◆ **DATA SECTION**
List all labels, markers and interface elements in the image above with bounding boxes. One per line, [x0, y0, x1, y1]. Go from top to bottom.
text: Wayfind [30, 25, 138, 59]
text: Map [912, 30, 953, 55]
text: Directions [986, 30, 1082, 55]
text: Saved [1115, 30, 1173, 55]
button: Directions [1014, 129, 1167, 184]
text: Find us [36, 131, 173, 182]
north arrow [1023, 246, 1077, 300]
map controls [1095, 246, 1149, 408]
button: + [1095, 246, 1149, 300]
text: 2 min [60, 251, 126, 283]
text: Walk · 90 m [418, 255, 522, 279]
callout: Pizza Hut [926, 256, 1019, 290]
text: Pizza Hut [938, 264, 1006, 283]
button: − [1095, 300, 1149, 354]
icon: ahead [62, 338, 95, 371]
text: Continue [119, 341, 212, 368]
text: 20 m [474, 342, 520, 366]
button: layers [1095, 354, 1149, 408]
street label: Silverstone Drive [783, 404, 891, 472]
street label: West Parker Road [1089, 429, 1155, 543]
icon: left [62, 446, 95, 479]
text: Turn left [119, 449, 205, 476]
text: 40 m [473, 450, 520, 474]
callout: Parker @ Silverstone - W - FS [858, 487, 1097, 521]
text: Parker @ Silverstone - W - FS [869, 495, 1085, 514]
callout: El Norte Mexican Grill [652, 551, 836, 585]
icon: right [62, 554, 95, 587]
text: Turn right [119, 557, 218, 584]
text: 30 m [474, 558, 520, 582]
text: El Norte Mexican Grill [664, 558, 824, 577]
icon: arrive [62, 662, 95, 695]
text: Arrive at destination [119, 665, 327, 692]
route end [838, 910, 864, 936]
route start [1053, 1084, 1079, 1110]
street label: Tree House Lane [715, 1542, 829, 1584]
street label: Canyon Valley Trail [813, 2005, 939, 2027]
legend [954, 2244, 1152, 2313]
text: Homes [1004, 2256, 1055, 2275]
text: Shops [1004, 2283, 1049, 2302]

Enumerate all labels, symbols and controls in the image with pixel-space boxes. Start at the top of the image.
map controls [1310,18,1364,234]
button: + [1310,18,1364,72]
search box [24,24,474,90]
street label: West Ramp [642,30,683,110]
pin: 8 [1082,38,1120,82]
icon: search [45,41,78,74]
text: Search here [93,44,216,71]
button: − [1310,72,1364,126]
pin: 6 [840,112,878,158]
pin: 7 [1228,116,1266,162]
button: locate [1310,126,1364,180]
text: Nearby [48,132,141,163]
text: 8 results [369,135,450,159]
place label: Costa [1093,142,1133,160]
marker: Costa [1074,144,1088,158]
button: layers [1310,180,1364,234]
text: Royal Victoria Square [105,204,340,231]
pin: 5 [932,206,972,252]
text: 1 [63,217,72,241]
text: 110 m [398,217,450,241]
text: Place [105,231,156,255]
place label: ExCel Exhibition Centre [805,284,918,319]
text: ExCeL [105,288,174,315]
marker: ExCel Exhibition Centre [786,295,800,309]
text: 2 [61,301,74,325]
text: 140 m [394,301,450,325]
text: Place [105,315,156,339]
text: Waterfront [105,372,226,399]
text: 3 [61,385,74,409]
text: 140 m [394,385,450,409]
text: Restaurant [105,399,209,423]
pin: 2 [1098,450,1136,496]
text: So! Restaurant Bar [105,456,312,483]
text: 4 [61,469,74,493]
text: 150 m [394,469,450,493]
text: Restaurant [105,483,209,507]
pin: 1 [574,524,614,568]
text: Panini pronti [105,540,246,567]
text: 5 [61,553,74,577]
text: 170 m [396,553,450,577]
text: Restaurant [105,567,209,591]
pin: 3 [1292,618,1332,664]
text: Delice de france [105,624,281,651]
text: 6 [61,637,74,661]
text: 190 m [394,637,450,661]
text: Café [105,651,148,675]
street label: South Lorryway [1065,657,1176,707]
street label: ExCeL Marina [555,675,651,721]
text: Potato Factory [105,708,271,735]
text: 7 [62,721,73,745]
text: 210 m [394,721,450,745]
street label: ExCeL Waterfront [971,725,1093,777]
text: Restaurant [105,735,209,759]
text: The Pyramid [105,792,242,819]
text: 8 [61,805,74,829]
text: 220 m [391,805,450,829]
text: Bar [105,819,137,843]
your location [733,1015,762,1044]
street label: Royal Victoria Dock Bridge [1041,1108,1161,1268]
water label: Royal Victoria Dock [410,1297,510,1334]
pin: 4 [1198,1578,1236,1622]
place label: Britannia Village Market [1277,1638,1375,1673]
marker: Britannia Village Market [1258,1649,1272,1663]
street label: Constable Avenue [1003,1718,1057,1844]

◆ **THE TASK**
Count every line in the listing above that holds "Market", then report only the count.

◆ **RESPONSE TO THIS EXERCISE**
2